Pray: Whatever emotions or thoughts you experience when considering the cross, bring those to Jesus. He sees you and loves you and wants to hear your heart, so tell Him. Remember, there is no shame before Christ, so share your hopes and fears, delights and sorrows with Him.

Pray: To open your time together.

Read: “Psalm of Ascents”: Read Psalm 134 aloud in your group Consider:

Some thoughts for your group:

The pilgrimage that takes place during these songs of ascents is both an invitation and a command of and to the people. This is also true for blessing – we are invited to bless the lord and commanded to bless the lord. Our feelings about the need for perfect honesty or authenticity don’t change that. Bless the lord. Lift your arms and eyes.

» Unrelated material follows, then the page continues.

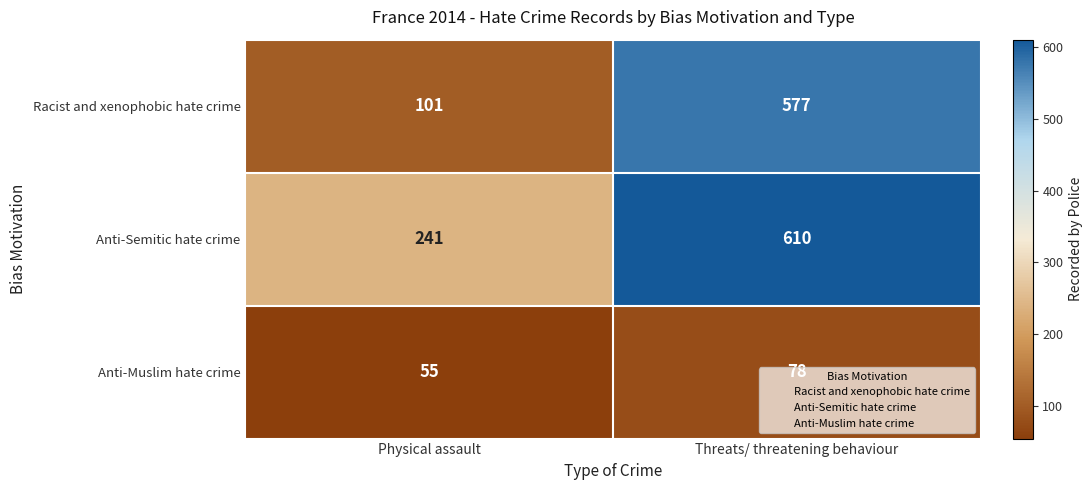

The Anti-Semitic hate crime series shows 610 at Threats/ threatening behaviour. True or false?

True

“We can’t always command our heart, but we can command our arms. We are psychosomatic beings – body and spirit are intricately interrelated. Go through the motions of blessing God and your spirit will pick up the que and follow along.”

Eugene Peterson, “A Long Obedience in the Same Direction”

Group Questions:

When you read Psalm 134 aloud, what images come to mind?

How do we worship God with our bodies?

How do our feelings often drive our worship? How do you navigate worship when you don’t feel like worshipping God?

Have you experienced a time when you didn’t feel like worshipping or blessing God, but decided to anyway. Describe that experience. What do you take away from that experience?

Peterson describes humans as psychosomatic beings – “intricately interrelated” through our body and spirit. In your spiritual journey, have you experienced that interconnection of your body and spirit? Has your experience mainly been in one facet more than the other? Which facet do you most rely on and why do you think that is?

Closing Prayer:

Spend some time praying for one another. For those who feel comfortable, take a moment to position your body differently than you may be used to for prayer. You can kneel, raise your hands, lay on the ground, or stand. There is no “right way”. But take a moment to respond with your body before you respond with your words.

Pray for God to meet you in every facet of your mind, body, and spirit. Pray for a tangible experience of God’s nearness to you and the group. Pray for each other by speaking God’s promises of life, love, grace, and hope for today.